Georgina V. Long, M.D., Ph.D., from the University of Sydney, and colleagues randomly assigned 870 patients with resected stage III melanoma with BRAF V600 mutations to receive 12 months of dabrafenib plus trametinib or two matched placebos. The median duration of follow-up was 8.33 and 6.87 years for dabrafenib plus trametinib and placebo, respectively.

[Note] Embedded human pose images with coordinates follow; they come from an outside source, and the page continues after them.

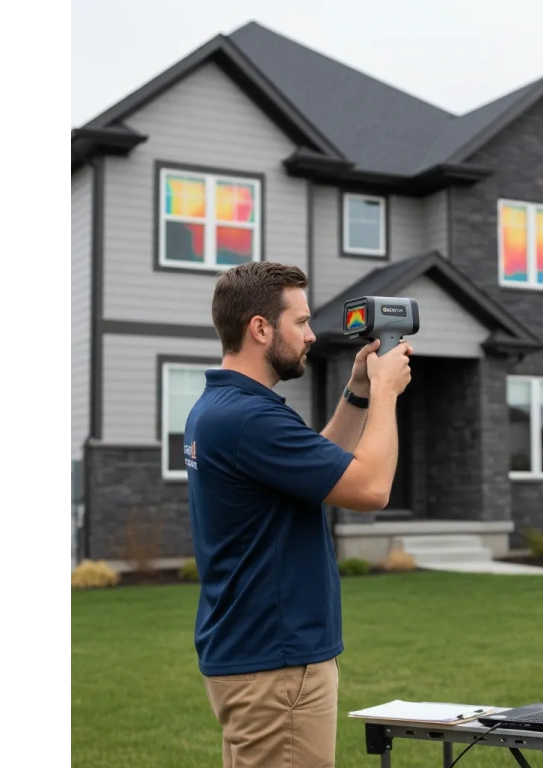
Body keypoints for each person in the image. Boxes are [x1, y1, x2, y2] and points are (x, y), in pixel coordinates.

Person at [183, 261, 413, 768]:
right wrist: (388, 396)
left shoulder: (220, 408)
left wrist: (358, 392)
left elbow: (316, 479)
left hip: (255, 652)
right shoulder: (251, 419)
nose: (311, 335)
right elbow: (371, 488)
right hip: (278, 663)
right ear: (260, 329)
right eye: (301, 322)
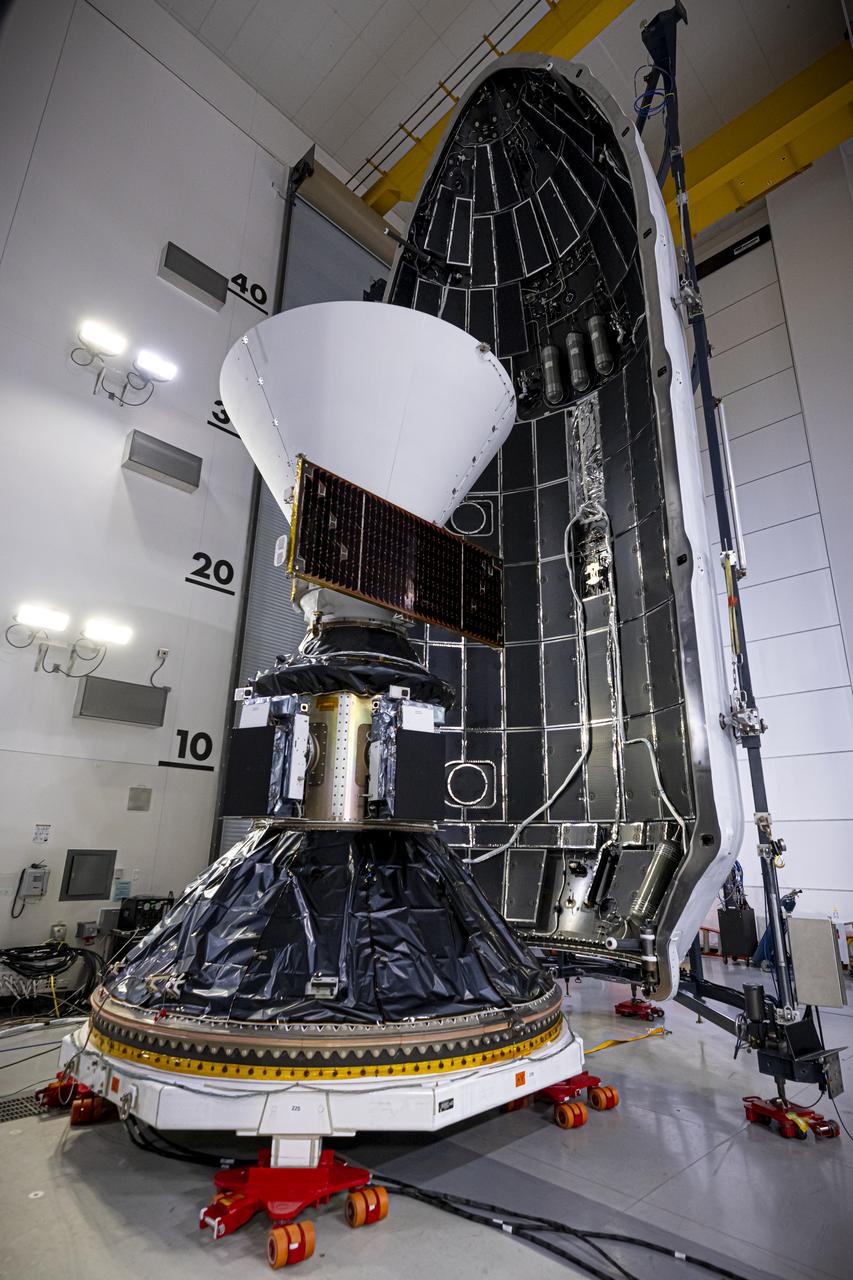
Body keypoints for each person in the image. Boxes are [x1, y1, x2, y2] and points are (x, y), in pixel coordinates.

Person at [751, 890, 801, 969]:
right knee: (769, 941)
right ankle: (759, 959)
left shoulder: (787, 901)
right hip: (776, 922)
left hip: (780, 921)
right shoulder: (784, 900)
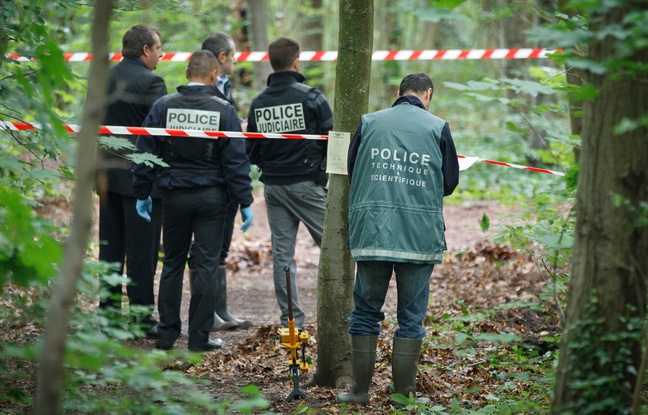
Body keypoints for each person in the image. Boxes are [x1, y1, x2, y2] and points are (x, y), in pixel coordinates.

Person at [336, 73, 459, 405]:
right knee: (411, 318)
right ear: (427, 94)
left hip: (373, 229)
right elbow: (449, 182)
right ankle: (403, 396)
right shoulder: (438, 127)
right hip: (418, 236)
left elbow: (353, 167)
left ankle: (359, 392)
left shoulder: (369, 122)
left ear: (398, 93)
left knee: (365, 311)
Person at [132, 50, 254, 352]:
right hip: (212, 199)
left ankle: (167, 334)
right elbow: (235, 161)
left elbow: (145, 149)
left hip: (174, 196)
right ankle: (199, 339)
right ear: (214, 75)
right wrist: (245, 200)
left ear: (187, 74)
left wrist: (141, 191)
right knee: (207, 266)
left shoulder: (164, 106)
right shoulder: (224, 110)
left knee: (172, 264)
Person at [246, 36, 333, 329]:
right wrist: (322, 176)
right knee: (335, 247)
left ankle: (291, 320)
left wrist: (270, 166)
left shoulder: (259, 103)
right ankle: (346, 313)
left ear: (271, 63)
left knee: (283, 257)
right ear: (296, 62)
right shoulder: (312, 97)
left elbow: (251, 148)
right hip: (307, 184)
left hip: (274, 188)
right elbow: (333, 140)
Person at [97, 24, 166, 339]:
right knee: (142, 251)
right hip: (142, 181)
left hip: (107, 177)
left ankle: (108, 316)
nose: (161, 54)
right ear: (145, 50)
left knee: (110, 248)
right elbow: (160, 135)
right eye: (158, 48)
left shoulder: (103, 79)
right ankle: (140, 318)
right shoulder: (152, 82)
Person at [180, 32, 251, 331]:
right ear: (220, 59)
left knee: (221, 246)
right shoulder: (198, 95)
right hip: (207, 180)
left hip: (226, 180)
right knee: (202, 249)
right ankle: (206, 314)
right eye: (233, 55)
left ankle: (220, 310)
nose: (236, 60)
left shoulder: (226, 88)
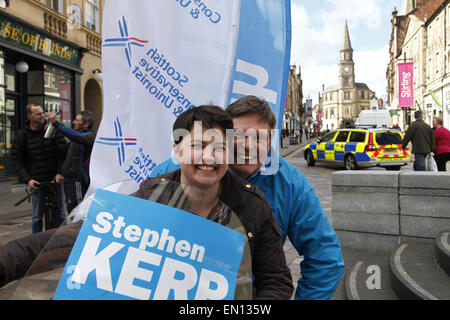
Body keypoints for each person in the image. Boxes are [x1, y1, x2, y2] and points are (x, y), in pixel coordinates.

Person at [0, 105, 293, 300]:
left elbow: (276, 282)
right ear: (177, 151)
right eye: (197, 146)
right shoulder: (149, 198)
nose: (208, 157)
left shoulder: (255, 205)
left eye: (219, 147)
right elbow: (71, 239)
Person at [151, 96, 345, 300]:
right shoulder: (172, 171)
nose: (248, 145)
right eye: (238, 134)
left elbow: (325, 259)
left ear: (270, 143)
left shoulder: (290, 186)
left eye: (260, 138)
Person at [11, 104, 67, 233]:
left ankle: (63, 243)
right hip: (37, 182)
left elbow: (63, 151)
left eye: (43, 113)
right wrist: (28, 179)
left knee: (61, 215)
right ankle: (36, 244)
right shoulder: (22, 136)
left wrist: (59, 173)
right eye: (38, 114)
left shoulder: (50, 130)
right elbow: (17, 160)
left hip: (55, 180)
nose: (42, 116)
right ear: (29, 116)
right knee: (37, 217)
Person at [48, 110, 96, 213]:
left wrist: (56, 124)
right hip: (69, 180)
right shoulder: (75, 138)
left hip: (77, 181)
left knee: (78, 210)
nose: (74, 122)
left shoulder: (90, 137)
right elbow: (65, 155)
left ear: (86, 124)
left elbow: (75, 135)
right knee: (70, 207)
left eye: (77, 120)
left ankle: (78, 229)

The researchers found that for overall survival, the Kaplan-Meier estimates favored dabrafenib plus trametinib over placebo, but the benefit was not significant (hazard ratio, 0.80; 95 percent confidence interval, 0.62 to 1.01; P = 0.06). Across several prespecified subgroups, a consistent survival benefit was seen, including among 792 patients with melanoma with a BRAF V600E mutation (hazard ratio for death, 0.75; 95 percent confidence interval, 0.58 to 0.96). Significant benefits were also seen for dabrafenib plus trametinib versus placebo for relapse-free survival (hazard ratio for relapse or death, 0.52; 95 percent confidence interval, 0.43 to 0.63) and for distant metastasis-free survival (hazard ratio for distant metastasis or death, 0.56; 95 percent confidence interval, 0.44 to 0.71). There were no new reports of safety signals.
“Whether or how therapies administered after relapse may have reduced the effect of adjuvant therapy on overall survival is unclear,” the authors write.
GlaxoSmithKline and Novartis funded the study; Novartis is the manufacturer of dabrafenib and trametinib.